>> START DATA LINES

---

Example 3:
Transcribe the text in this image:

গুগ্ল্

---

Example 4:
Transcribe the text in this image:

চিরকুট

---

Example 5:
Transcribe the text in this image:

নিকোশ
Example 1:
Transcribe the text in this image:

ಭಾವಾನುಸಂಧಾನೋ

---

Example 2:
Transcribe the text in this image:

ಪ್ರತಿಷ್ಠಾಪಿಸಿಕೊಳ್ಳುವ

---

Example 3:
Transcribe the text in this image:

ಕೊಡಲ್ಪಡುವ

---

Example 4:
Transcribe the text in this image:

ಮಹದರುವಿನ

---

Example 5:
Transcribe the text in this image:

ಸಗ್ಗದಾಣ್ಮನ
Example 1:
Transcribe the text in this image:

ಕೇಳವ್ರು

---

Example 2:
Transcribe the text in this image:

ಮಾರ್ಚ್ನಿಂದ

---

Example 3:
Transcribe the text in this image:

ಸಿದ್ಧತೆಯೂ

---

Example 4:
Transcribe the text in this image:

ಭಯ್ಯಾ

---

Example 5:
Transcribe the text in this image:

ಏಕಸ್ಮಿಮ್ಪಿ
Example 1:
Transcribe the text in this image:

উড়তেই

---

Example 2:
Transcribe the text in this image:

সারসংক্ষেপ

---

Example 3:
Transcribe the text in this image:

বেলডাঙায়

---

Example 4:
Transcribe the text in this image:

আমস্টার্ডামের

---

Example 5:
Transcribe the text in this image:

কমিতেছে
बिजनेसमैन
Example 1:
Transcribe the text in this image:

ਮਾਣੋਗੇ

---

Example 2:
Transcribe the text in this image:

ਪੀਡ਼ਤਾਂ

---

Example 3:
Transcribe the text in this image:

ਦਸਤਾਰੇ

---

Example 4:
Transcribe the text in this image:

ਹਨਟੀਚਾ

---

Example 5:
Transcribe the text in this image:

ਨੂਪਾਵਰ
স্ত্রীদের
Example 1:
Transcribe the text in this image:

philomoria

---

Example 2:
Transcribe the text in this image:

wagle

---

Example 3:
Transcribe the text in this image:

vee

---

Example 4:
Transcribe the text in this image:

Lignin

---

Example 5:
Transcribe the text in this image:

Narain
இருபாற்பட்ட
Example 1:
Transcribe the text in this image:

>> END DATA LINES

AIM -
Reproduce the listing above word for word, with every line from start to end.

ANSWER IN FULL -
---

Example 3:
Transcribe the text in this image:

গুগ্ল্

---

Example 4:
Transcribe the text in this image:

চিরকুট

---

Example 5:
Transcribe the text in this image:

নিকোশ
Example 1:
Transcribe the text in this image:

ಭಾವಾನುಸಂಧಾನೋ

---

Example 2:
Transcribe the text in this image:

ಪ್ರತಿಷ್ಠಾಪಿಸಿಕೊಳ್ಳುವ

---

Example 3:
Transcribe the text in this image:

ಕೊಡಲ್ಪಡುವ

---

Example 4:
Transcribe the text in this image:

ಮಹದರುವಿನ

---

Example 5:
Transcribe the text in this image:

ಸಗ್ಗದಾಣ್ಮನ
Example 1:
Transcribe the text in this image:

ಕೇಳವ್ರು

---

Example 2:
Transcribe the text in this image:

ಮಾರ್ಚ್ನಿಂದ

---

Example 3:
Transcribe the text in this image:

ಸಿದ್ಧತೆಯೂ

---

Example 4:
Transcribe the text in this image:

ಭಯ್ಯಾ

---

Example 5:
Transcribe the text in this image:

ಏಕಸ್ಮಿಮ್ಪಿ
Example 1:
Transcribe the text in this image:

উড়তেই

---

Example 2:
Transcribe the text in this image:

সারসংক্ষেপ

---

Example 3:
Transcribe the text in this image:

বেলডাঙায়

---

Example 4:
Transcribe the text in this image:

আমস্টার্ডামের

---

Example 5:
Transcribe the text in this image:

কমিতেছে
बिजनेसमैन
Example 1:
Transcribe the text in this image:

ਮਾਣੋਗੇ

---

Example 2:
Transcribe the text in this image:

ਪੀਡ਼ਤਾਂ

---

Example 3:
Transcribe the text in this image:

ਦਸਤਾਰੇ

---

Example 4:
Transcribe the text in this image:

ਹਨਟੀਚਾ

---

Example 5:
Transcribe the text in this image:

ਨੂਪਾਵਰ
স্ত্রীদের
Example 1:
Transcribe the text in this image:

philomoria

---

Example 2:
Transcribe the text in this image:

wagle

---

Example 3:
Transcribe the text in this image:

vee

---

Example 4:
Transcribe the text in this image:

Lignin

---

Example 5:
Transcribe the text in this image:

Narain
இருபாற்பட்ட
Example 1:
Transcribe the text in this image:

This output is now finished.